*Exercise prompt*
Nothing but the pictures should be dropped when the records are transcribed word for word.

---------------

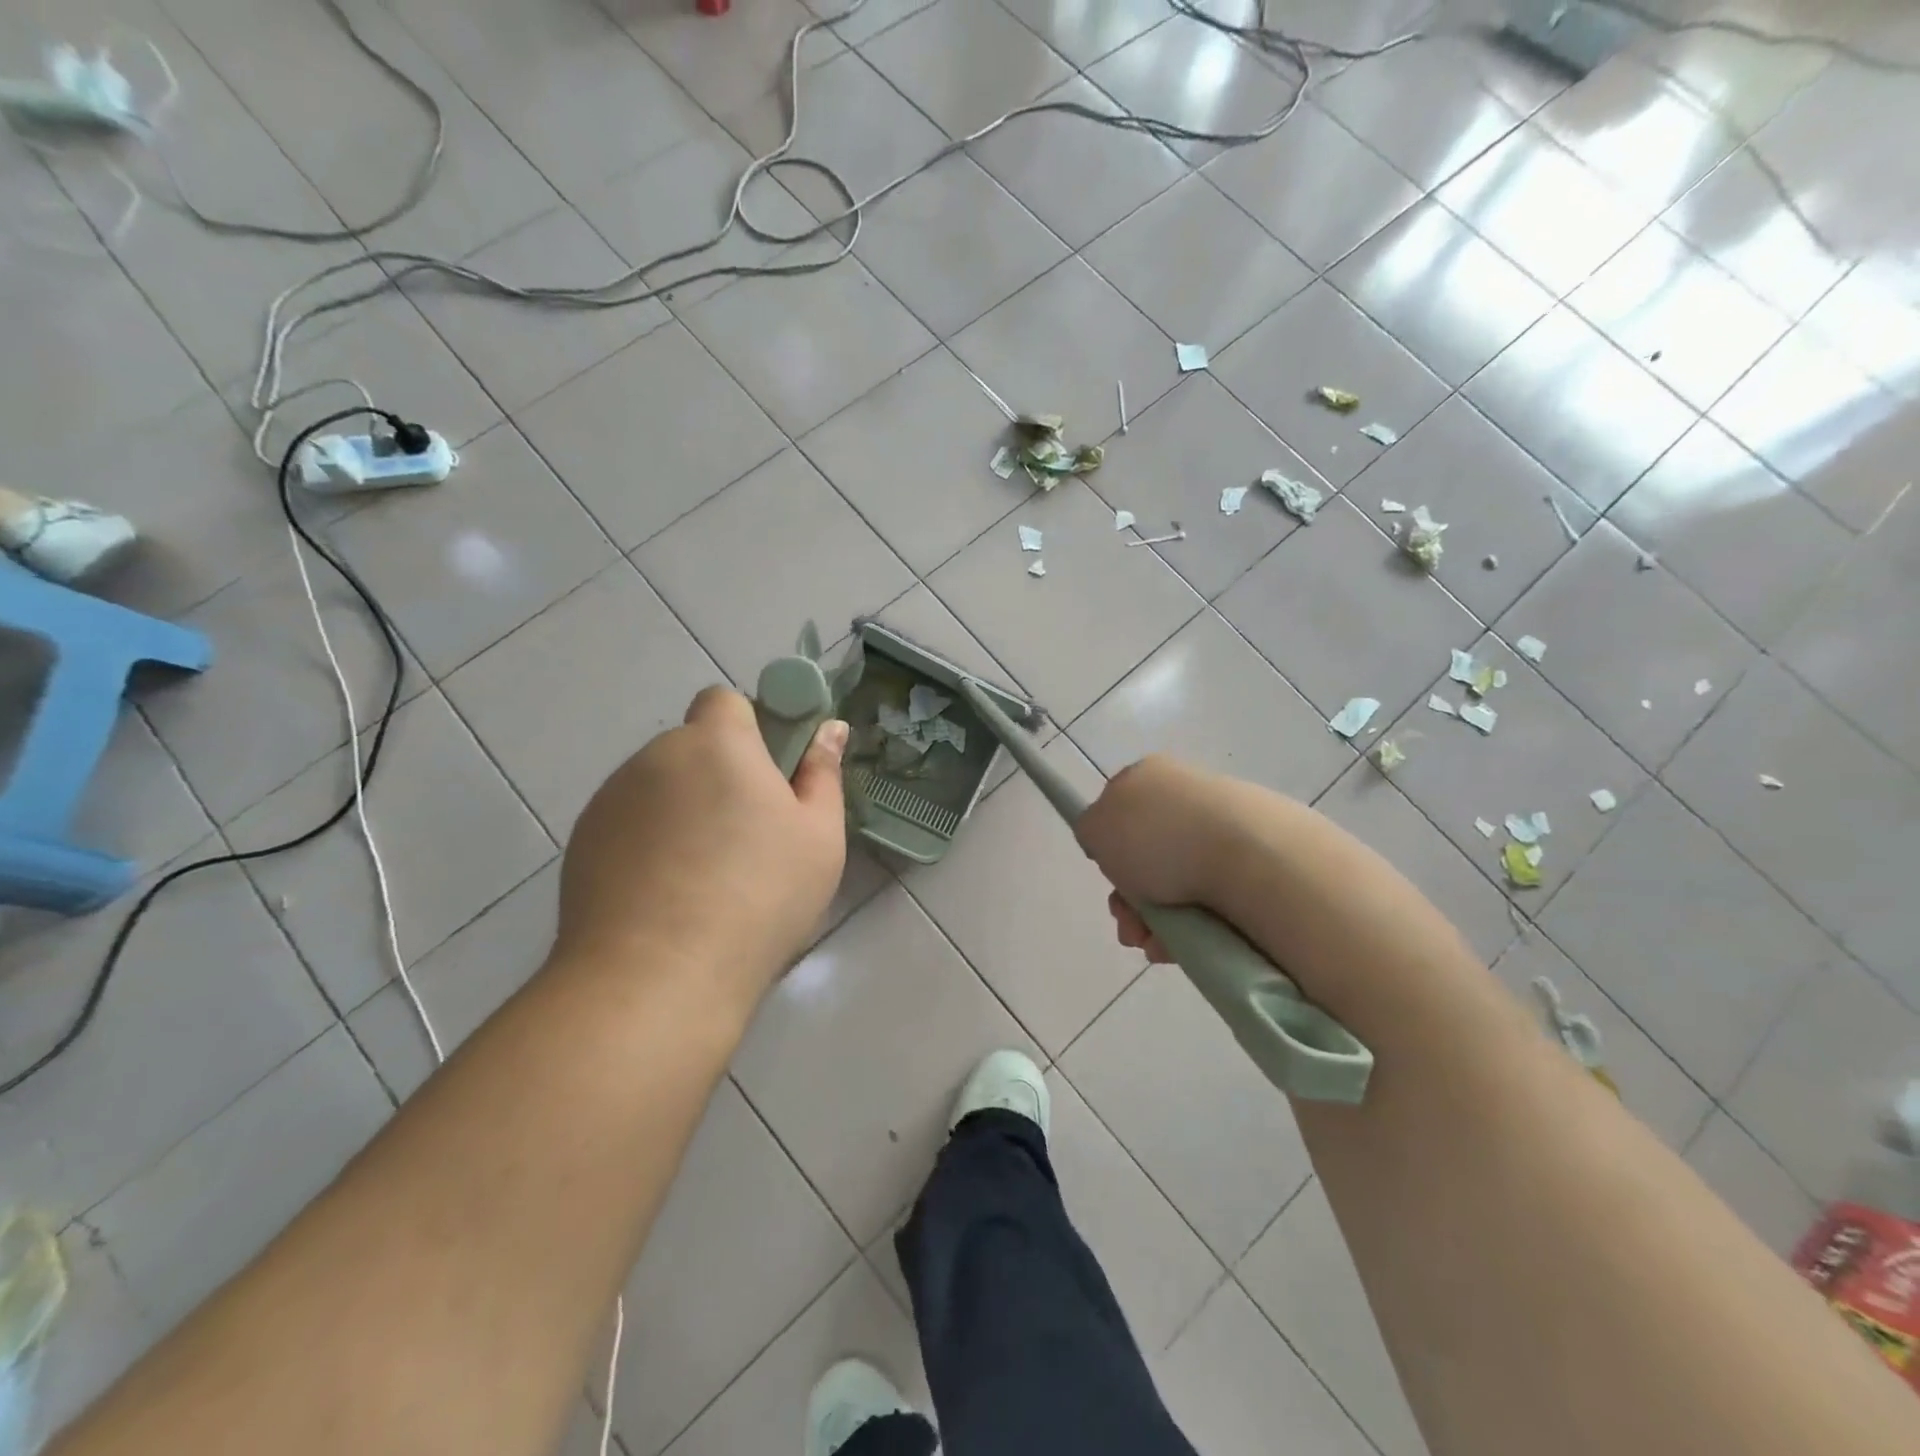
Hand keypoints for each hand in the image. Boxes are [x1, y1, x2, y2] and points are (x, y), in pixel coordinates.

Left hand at [555, 686, 848, 1007]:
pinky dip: (650, 844)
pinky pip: (630, 825)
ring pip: (660, 788)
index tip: (771, 775)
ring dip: (684, 810)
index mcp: (716, 743)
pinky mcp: (582, 844)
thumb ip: (822, 774)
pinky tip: (666, 897)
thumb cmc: (759, 896)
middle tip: (749, 836)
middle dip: (720, 775)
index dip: (750, 728)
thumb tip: (828, 730)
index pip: (725, 701)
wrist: (656, 977)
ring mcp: (611, 800)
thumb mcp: (819, 837)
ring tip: (705, 878)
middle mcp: (656, 757)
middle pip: (693, 748)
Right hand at [1076, 755, 1240, 960]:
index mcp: (1150, 776)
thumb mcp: (1096, 827)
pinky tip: (1180, 947)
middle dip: (1130, 899)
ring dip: (1154, 922)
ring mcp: (1225, 829)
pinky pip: (1210, 901)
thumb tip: (1107, 840)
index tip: (1110, 879)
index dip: (1108, 851)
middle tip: (1129, 926)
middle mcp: (1187, 796)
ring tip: (1153, 945)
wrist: (1250, 858)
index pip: (1118, 812)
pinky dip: (1190, 927)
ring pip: (1176, 884)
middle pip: (1145, 855)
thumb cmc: (1160, 838)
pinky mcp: (1256, 863)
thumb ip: (1090, 830)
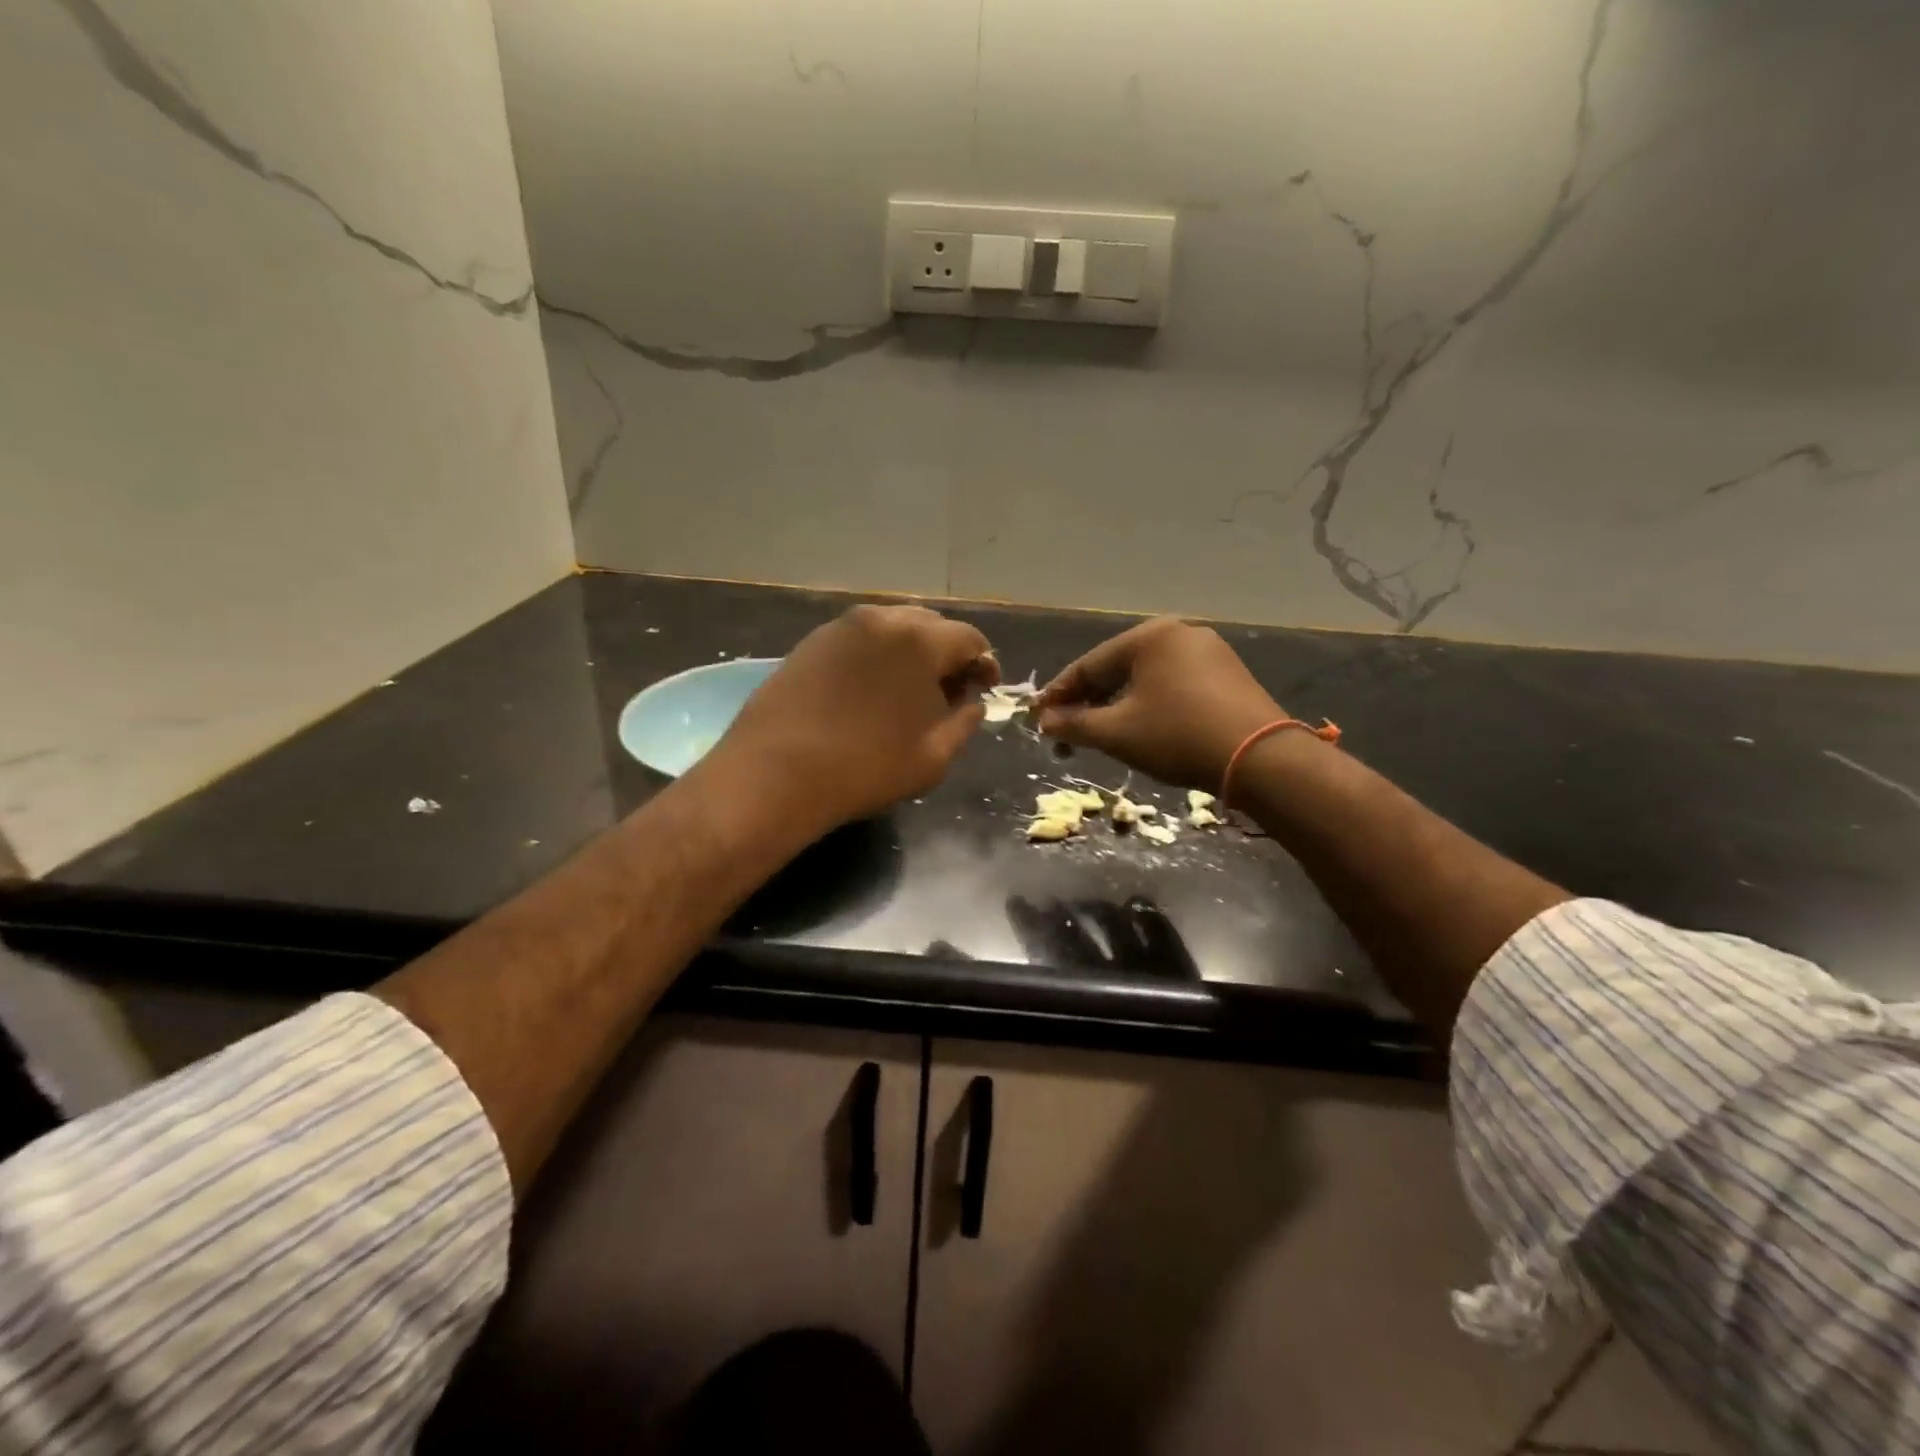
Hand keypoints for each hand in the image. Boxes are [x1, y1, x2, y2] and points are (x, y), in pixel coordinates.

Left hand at [707, 604, 996, 832]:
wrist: (775, 773)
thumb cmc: (867, 768)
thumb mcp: (934, 756)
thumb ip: (965, 723)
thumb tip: (972, 703)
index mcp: (920, 640)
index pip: (969, 638)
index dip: (984, 663)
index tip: (984, 689)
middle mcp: (882, 619)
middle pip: (931, 626)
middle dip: (947, 654)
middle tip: (948, 692)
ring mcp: (841, 626)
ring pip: (892, 629)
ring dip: (910, 654)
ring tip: (907, 692)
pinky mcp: (811, 641)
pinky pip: (860, 640)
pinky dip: (876, 657)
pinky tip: (869, 691)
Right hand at [1033, 617, 1282, 789]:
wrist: (1260, 758)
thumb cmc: (1177, 737)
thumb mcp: (1116, 733)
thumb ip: (1074, 724)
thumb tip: (1045, 721)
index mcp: (1149, 636)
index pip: (1088, 665)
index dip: (1059, 695)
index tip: (1039, 719)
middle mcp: (1179, 632)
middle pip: (1118, 668)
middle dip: (1090, 701)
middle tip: (1068, 731)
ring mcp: (1209, 650)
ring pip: (1147, 677)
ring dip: (1119, 704)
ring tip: (1102, 733)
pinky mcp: (1228, 673)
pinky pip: (1174, 683)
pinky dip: (1151, 703)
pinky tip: (1143, 726)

---------------

*Task response*
Hand keypoints for each hand in the image. Boxes are [x1, y1, x2, y2] and points are (x, y), in pixel coordinates.

Left hand at [555, 686, 848, 1007]:
pinky dip: (650, 844)
pinky pip: (630, 825)
ring pip: (660, 788)
index tip: (771, 775)
ring dip: (684, 810)
index mcp: (716, 743)
pinky mcp: (582, 844)
thumb ip: (822, 774)
pinky tip: (666, 897)
thumb cmc: (759, 896)
middle tip: (749, 836)
middle dip: (720, 775)
index dip: (750, 728)
thumb tip: (828, 730)
index pip: (725, 701)
wrist: (656, 977)
ring mcp: (611, 800)
thumb mcp: (819, 837)
ring tip: (705, 878)
middle mcp: (656, 757)
middle pip: (693, 748)
Right hand at [1076, 755, 1240, 960]:
index mcp: (1150, 776)
thumb mcp: (1096, 827)
pinky tip: (1180, 947)
middle dip: (1130, 899)
ring dip: (1154, 922)
ring mcp: (1225, 829)
pinky pip: (1210, 901)
thumb tip: (1107, 840)
index tip: (1110, 879)
index dip: (1108, 851)
middle tip: (1129, 926)
middle mcp: (1187, 796)
ring tip: (1153, 945)
wrist: (1250, 858)
index pip: (1118, 812)
pinky dip: (1190, 927)
ring pip: (1176, 884)
middle pip: (1145, 855)
thumb cmc: (1160, 838)
pinky mcp: (1256, 863)
thumb ip: (1090, 830)
Hand keypoints for each hand in the image. Boxes are [x1, y1, x2, y2] and points are (x, y), in pixel coordinates.

Left hand at [707, 604, 996, 832]:
wrist: (775, 773)
thumb cmc: (867, 768)
thumb mcp: (934, 756)
thumb ip: (965, 723)
thumb tip: (972, 703)
index mcp: (920, 640)
index pip: (969, 638)
index dip: (984, 663)
index tip: (984, 689)
middle mcp: (882, 619)
middle pip: (931, 626)
middle dip: (947, 654)
middle tip: (948, 692)
ring mcp: (841, 626)
ring pip: (892, 629)
ring dip: (910, 654)
ring tip: (907, 692)
pinky mcp: (811, 641)
pinky pip: (860, 640)
pinky dip: (876, 657)
pinky tip: (869, 691)
Right hand at [1033, 617, 1282, 789]:
wrist: (1260, 758)
thumb cmc: (1177, 737)
thumb mcp: (1116, 733)
thumb ip: (1074, 724)
thumb tip: (1045, 721)
index mcp: (1149, 636)
index pip: (1088, 665)
index dip: (1059, 695)
index tip: (1039, 719)
middle mcp: (1179, 632)
middle pip: (1118, 668)
middle dip: (1090, 701)
middle tip: (1068, 731)
ring mcp: (1209, 650)
ring pip: (1147, 677)
ring dip: (1119, 704)
ring tip: (1102, 733)
pinky mcp: (1228, 673)
pinky pip: (1174, 683)
pinky dip: (1151, 703)
pinky tip: (1143, 726)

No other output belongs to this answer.